Karate Tradisional Rapatkan Barisan

MESKI keberadaanya belum diakui KONI Pusat, Federasi Karate TradisionalIndonesia (FKTI) terus membina karatekanya. Pada 24-25 Januari nanti, FKTI bakal menggelar kejuaraan nasional junior dan usia dini, di Gedung Senam, Jakarta Timur.

Ini bagian dari pembibitan yang terus kami galakan,”kata Presiden FKTI, Sabeth Mukhsin di Jakarta, kemarin.

Ada beberapa nomor yang dipertandingakan pada Kejumas memperbutkan Piala Secom dan Gubernur ini.

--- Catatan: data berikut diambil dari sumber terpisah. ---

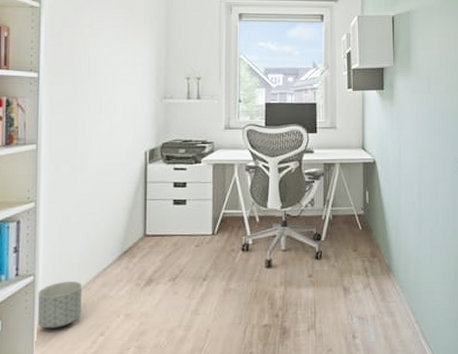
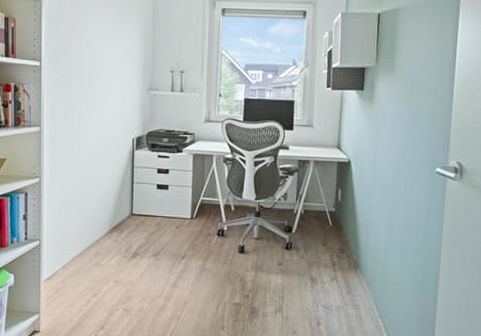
planter: present [37,280,83,329] -> none [42,247,79,286]

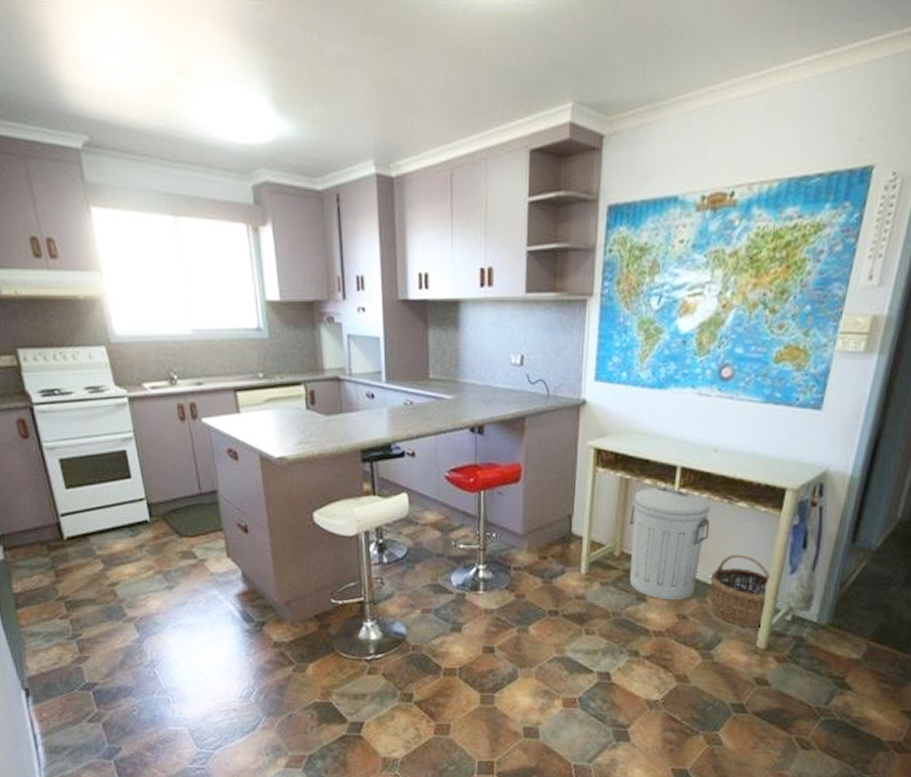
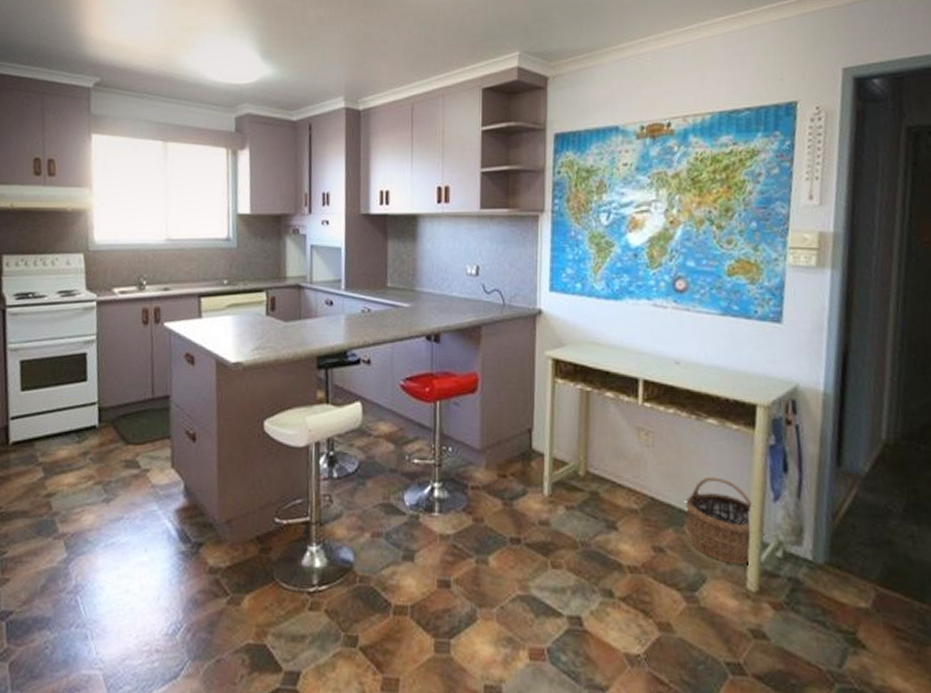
trash can: present [629,485,711,601] -> none [594,399,679,530]

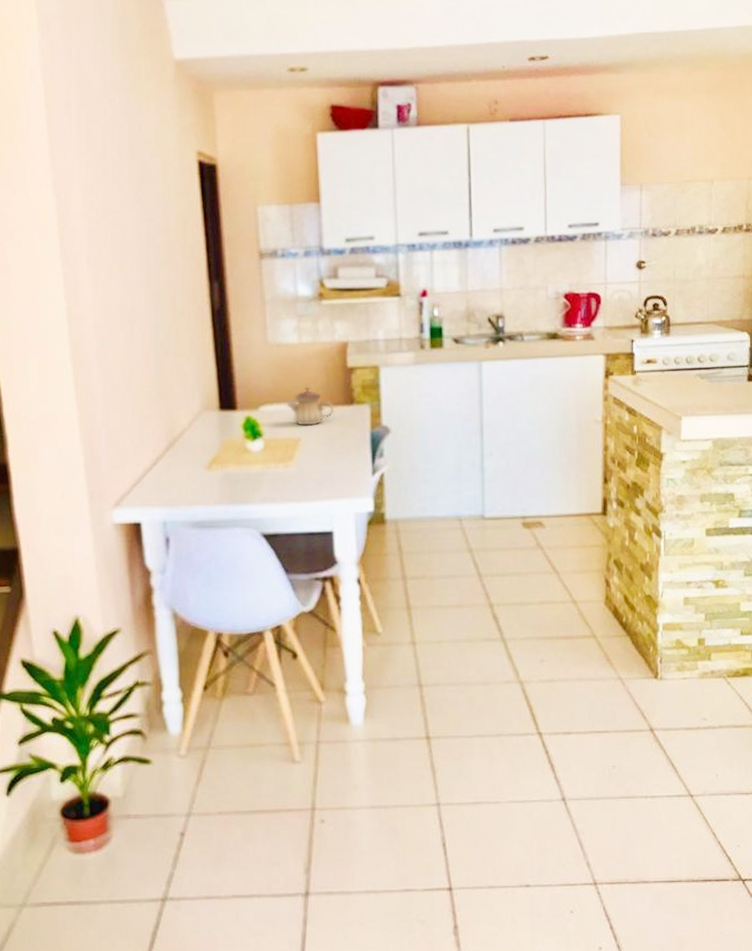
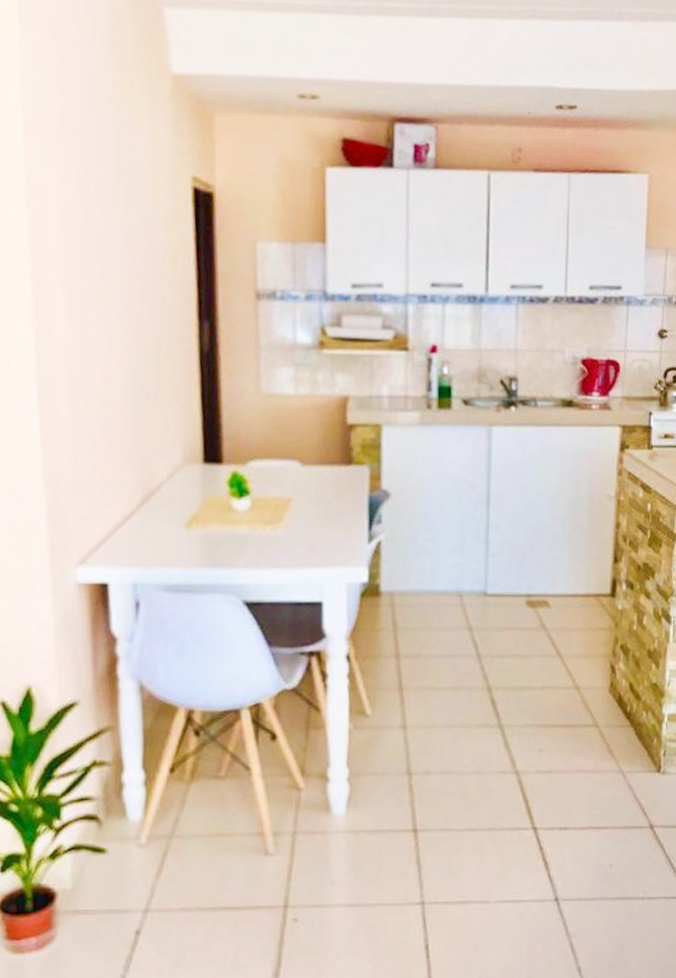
teapot: present [286,386,335,426] -> none [278,442,331,486]

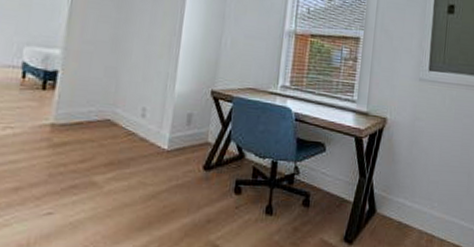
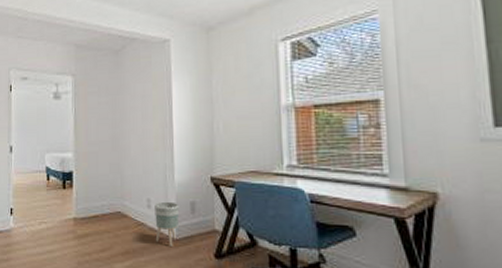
planter: none [145,111,176,158] -> present [155,201,180,246]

Di antaranya nomor fukugo (kombinasi), kata (jurus), kumite(tarung bebas), enbu (peragaan), dan koogo kumite. “Untuk yunior kita batasi 13 samapai 18 tahun, untuk usia dini 9-12 tahun,” terang Mukhisin lagi.

Hingga kini sudah 13 koordinator daerah (Korda) yang dipastikan ikut, dari 24 Korda di seluruh Indonesia. “Banyak kendala kenapa ada Korda yang tidak ikut. Di samping soal dana, juga keberadaan kami yang belum diakui KONI Pusat. Ini memang sangat menggangu dalam pembinaan,” tambahnya.

Hingga kini, FKTI memang belum masuk anggota KONI Pusat. Padahal, semua persyatan federasi yang punya anggota hampir 20 ribu di seluruh Indonesia itu sudah terpenuhi semua. Bahkan, beberapa kali, pihaknya bertemu pimpinana KONI, tapi hinnga kini belum ada kepastian.

Kita sudah berbadan hukum dan punya NPWP. Sementara yang lain ada yang tidak berbadan hukum. Kami juga sudah diakui Menpora. Jadi kami tidak mengerti kenapa belum masuk anggota KONI,” sesal tokoh yang dikenal sebagi salah satu pendiri karateka tradisional Indonesia tersebut.

Dijelaskan Sabeth Mukhsin, pihaknya mendengar salah satu kendala FKTI belum diterima karena di KONI sudah ada Forki (Federasi Karate Indonesia). Tapi katanya, Forki dan FKTI itu, dua organisasi yang berbeda.

IOC, Komite Olimpiade Internasional mengakui ada dua karate. Tidak bisa kami disatukan. Karena seluruh aturan mainnya berbeda. Ini yang mungkin belum dipahami oleh KONI,” terang Mukhsin.